Comment l’homme peut-il articuler une pensée profonde à une pratique spirituelle enracinée ? Hamdi Ben Aïssa, pour qui la pensée ne doit chercher « ni à apaiser, ni à distraire », nous offre sa réponse sur Mizane.info.
Ma pensée est de nature abyssale.
Elle ne flotte pas à la surface des choses. Elle plonge. Elle descend, sans fin, là où les vérités faciles s’effondrent et où ne demeure que l’incessant appel du sens. Elle ne cesse de poser des questions — non par jeu, ni par goût de la provocation, mais parce qu’elle sait que toute réponse, si elle est figée, devient prison.
Ma pensée va à l’extrême. Elle s’y aventure sans peur, car c’est là, au bord du vertige, que s’ouvrent parfois les révélations les plus profondes. Et pourtant, jamais elle n’est satisfaite. Jamais rassurée. Car elle sait que le confort est l’ennemi de l’éveil, et que la quête véritable n’a pas de fin.
Elle s’interroge sur des notions devenues, pour la majorité, des valeurs sûres, des vérités installées, non négociables. Mais elle ne s’incline pas devant ce qui est communément admis. Elle n’hésite pas à mettre en doute ces valeurs, à les soumettre au feu intérieur du discernement, à écouter si elles vibrent encore du vivant — ou si elles ne sont plus que coquilles vides.
Ma pensée n’est pas le produit d’une conscience apaisante. Elle ne cherche ni à rassurer, ni à distraire, ni à plaire. Elle ne veut pas provoquer le plaisir, ni offrir la distraction. Ce qu’elle veut, c’est provoquer la réflexion. La vraie. Celle qui dérange, qui déplace, qui dénude. Celle qui ne fait pas l’unanimité, mais qui fait naître une lumière.

Il existe en elle un levain de révolte. Une révolte ancienne et nouvelle, enracinée dans une écoute aiguë du monde, mais habitée par une promesse. Ce n’est pas une révolte contre les hommes — c’est une révolte contre l’oubli de l’homme. Une révolte née d’un nouvel état de conscience. Une conscience qui s’est élargie, affinée, transfigurée par le silence, la douleur, l’amour.
Une conscience spirituelle universelle.
Une conscience qui ne se réclame d’aucune bannière, mais qui parle depuis ce lieu nu et essentiel où toute humanité se retrouve. Une conscience qui souhaite le bien de l’humanité — non pas comme une idée abstraite, mais comme une orientation vitale. Une conscience qui désire ardemment collaborer à la naissance d’une aurore nouvelle.

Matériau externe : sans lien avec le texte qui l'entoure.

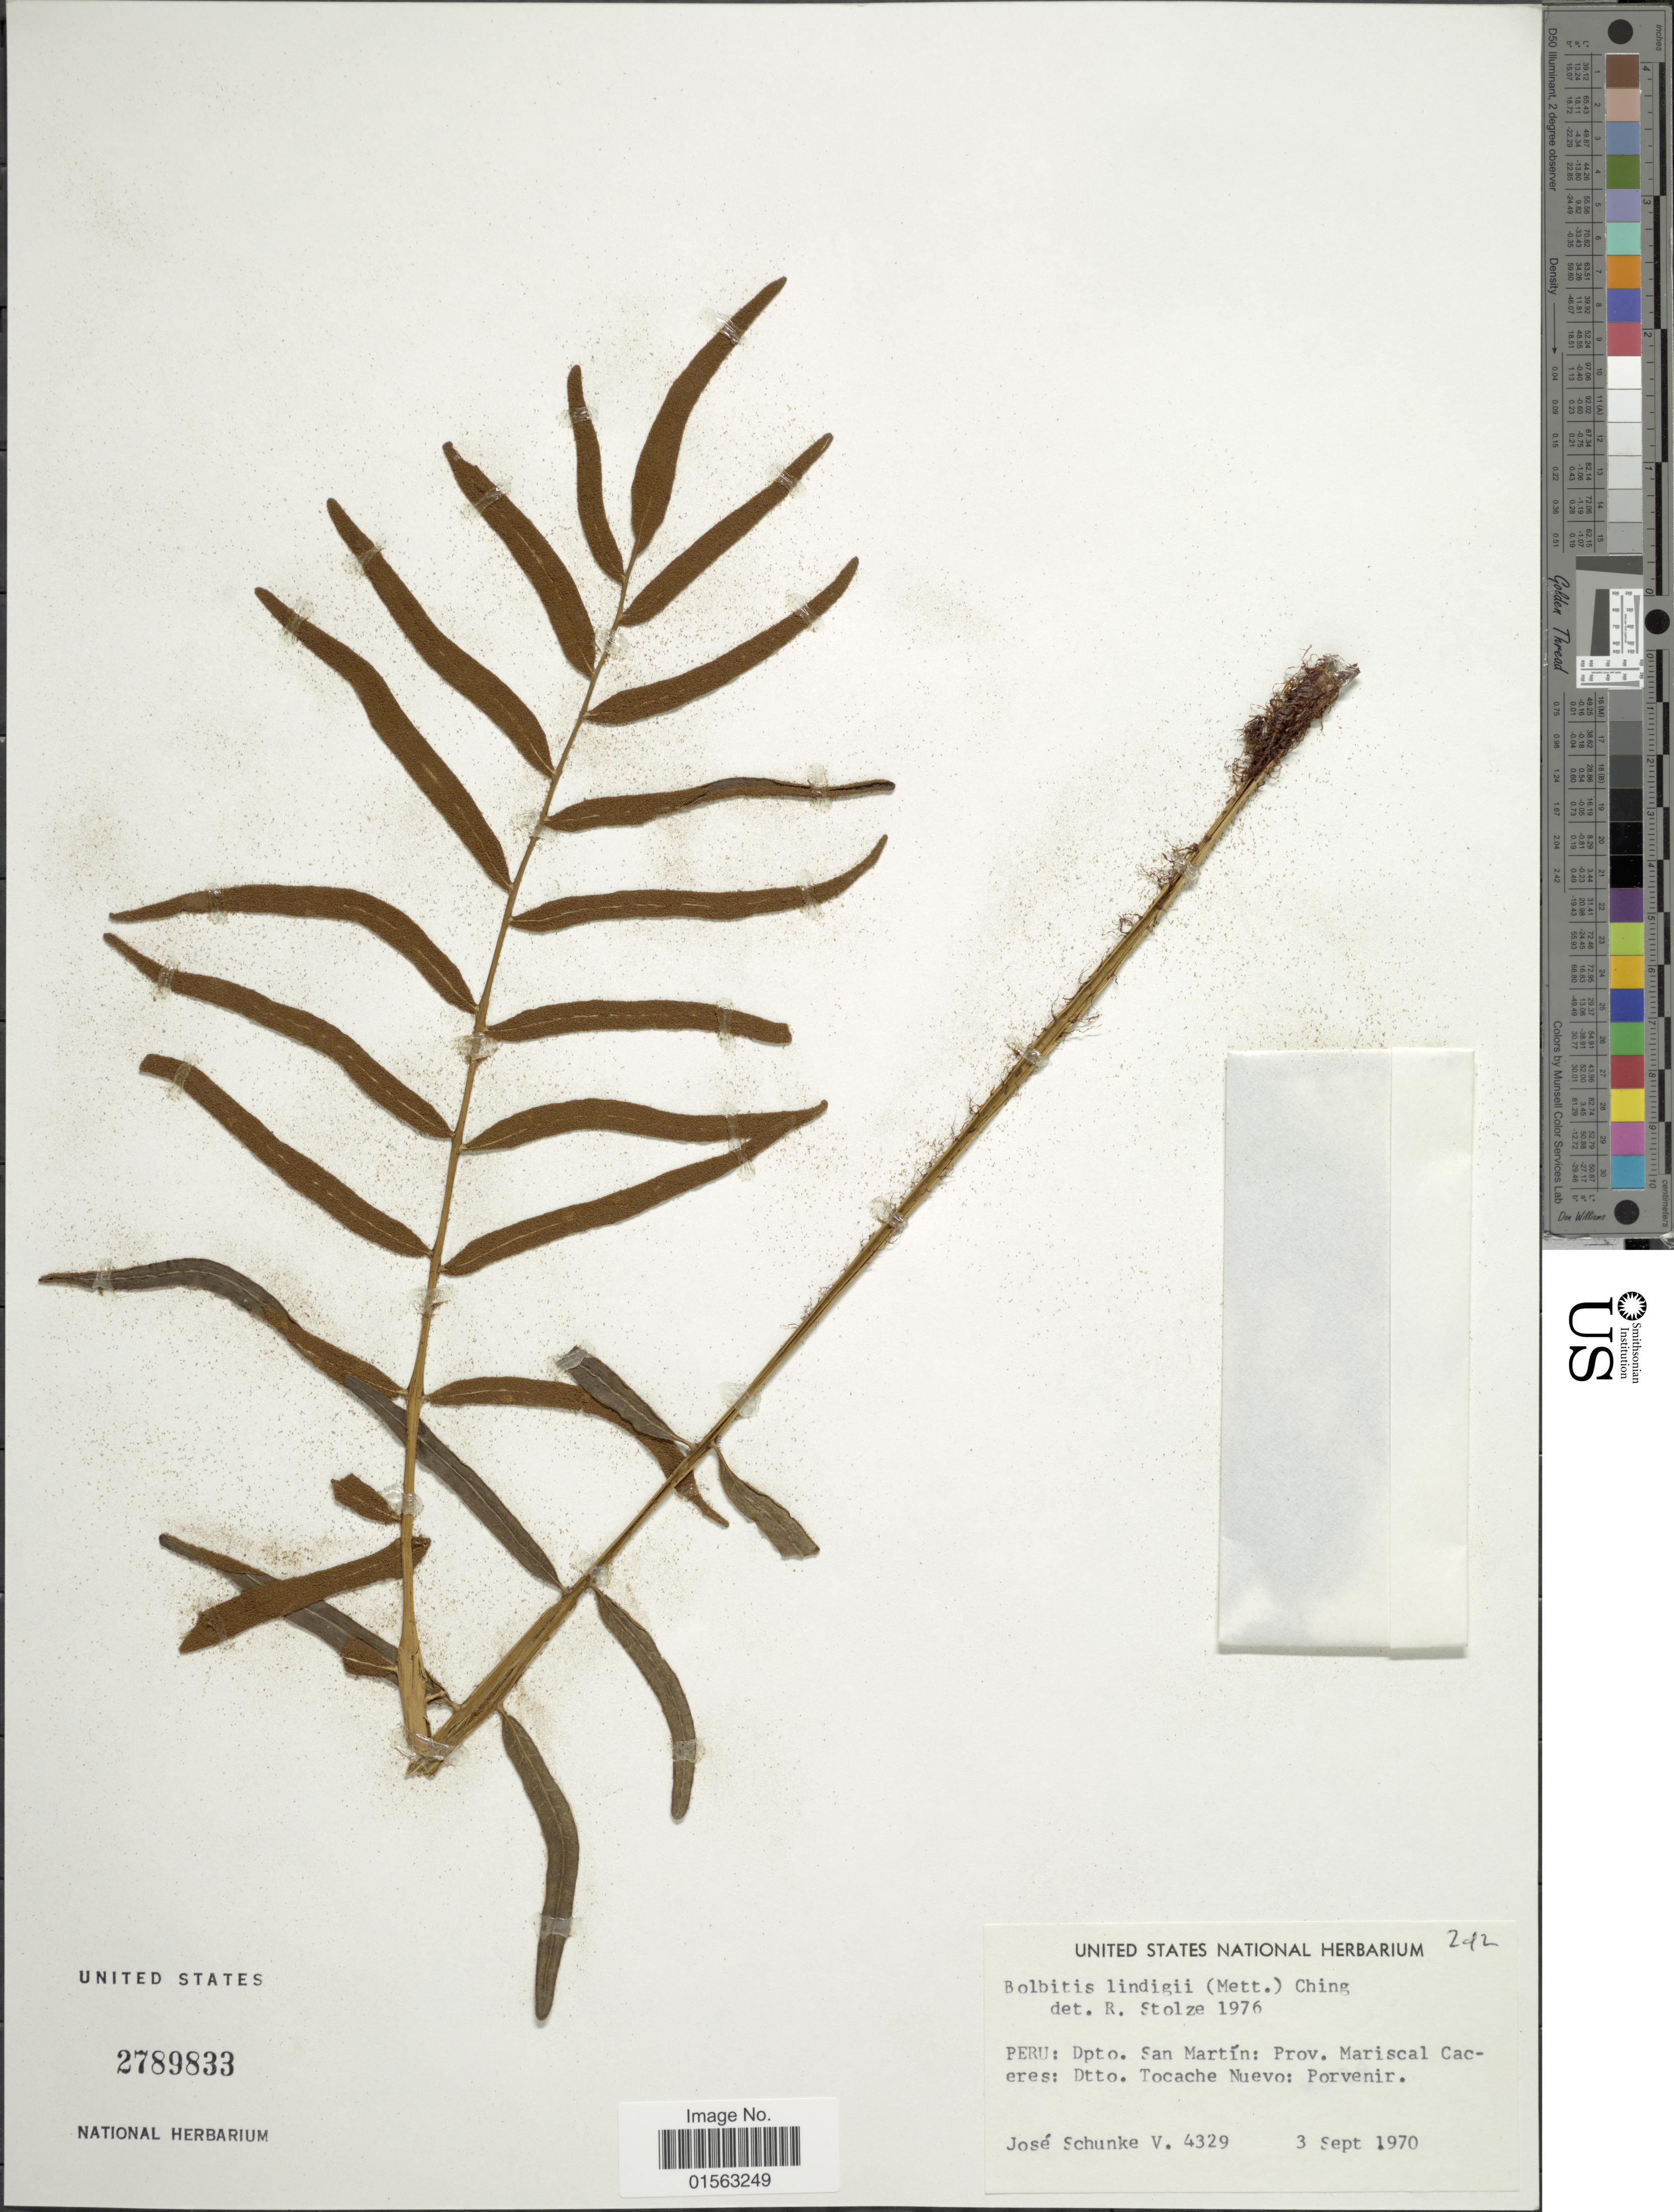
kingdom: Plantae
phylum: Tracheophyta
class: Polypodiopsida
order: Polypodiales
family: Dryopteridaceae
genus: Mickelia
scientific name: Mickelia lindigii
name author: (Mett.) R.C. Moran et al.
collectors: J. Schunke Vigo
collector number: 4329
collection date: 1970-09-03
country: Peru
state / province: San Martín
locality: Peru: Dpto. San Martín: Prov Mariscal Caceres: Dtto. Tocache Nuevo: Porvenir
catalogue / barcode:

Et cette aurore, je ne l’attends pas comme un miracle.
Je l’invoque. Je la prépare.
Ma pensée en est déjà l’ébauche.
Le soulèvement intérieur
L’essentiel se joue dans un choix radical : celui de la vérité ou celui de l’existence — ou mieux dit encore, de la survie. Car il arrive que certains hommes préfèrent l’erreur — non par ignorance, mais parce qu’ils ne peuvent renier les idées qui leur donnent encore la force de se tenir debout. Ces croyances, si fragiles soient-elles, soutiennent leur monde intérieur ; les abandonner reviendrait à s’effondrer.
D’autres, mus par une fidélité profonde à la vérité, acceptent de traverser les contradictions. Ils ne les fuient pas, ne les nient pas : ils les embrassent avec lucidité, pleinement conscients des tensions qui les traversent et des secousses qu’elles provoquent. Ces hommes-là refusent de se soumettre aux fatalités imposées. Ils veulent rompre les chaînes de l’esclavage, et c’est avec confiance qu’ils tournent leur regard vers un avenir où la liberté ne sera plus une promesse lointaine, mais une réalité vécue.
Cependant, cette liberté, ils ne la réclament ni dans la violence ni dans la haine. Ils ne souhaitent pas qu’elle s’arrache au prix du sang. Enfants de la Paix, leur révolution est d’un tout autre ordre : une révolution intérieure, silencieuse, mais implacable. Une révolution spirituelle née de l’amour, portée par une conscience éveillée.
Mais un tel soulèvement intérieur suppose une maturité, une clarté de conscience que peu d’hommes ont encore atteinte. Car aimer avec lucidité, se libérer sans haïr, et œuvrer pour la paix sans renoncer à la vérité — voilà l’exigence des âmes véritablement libres.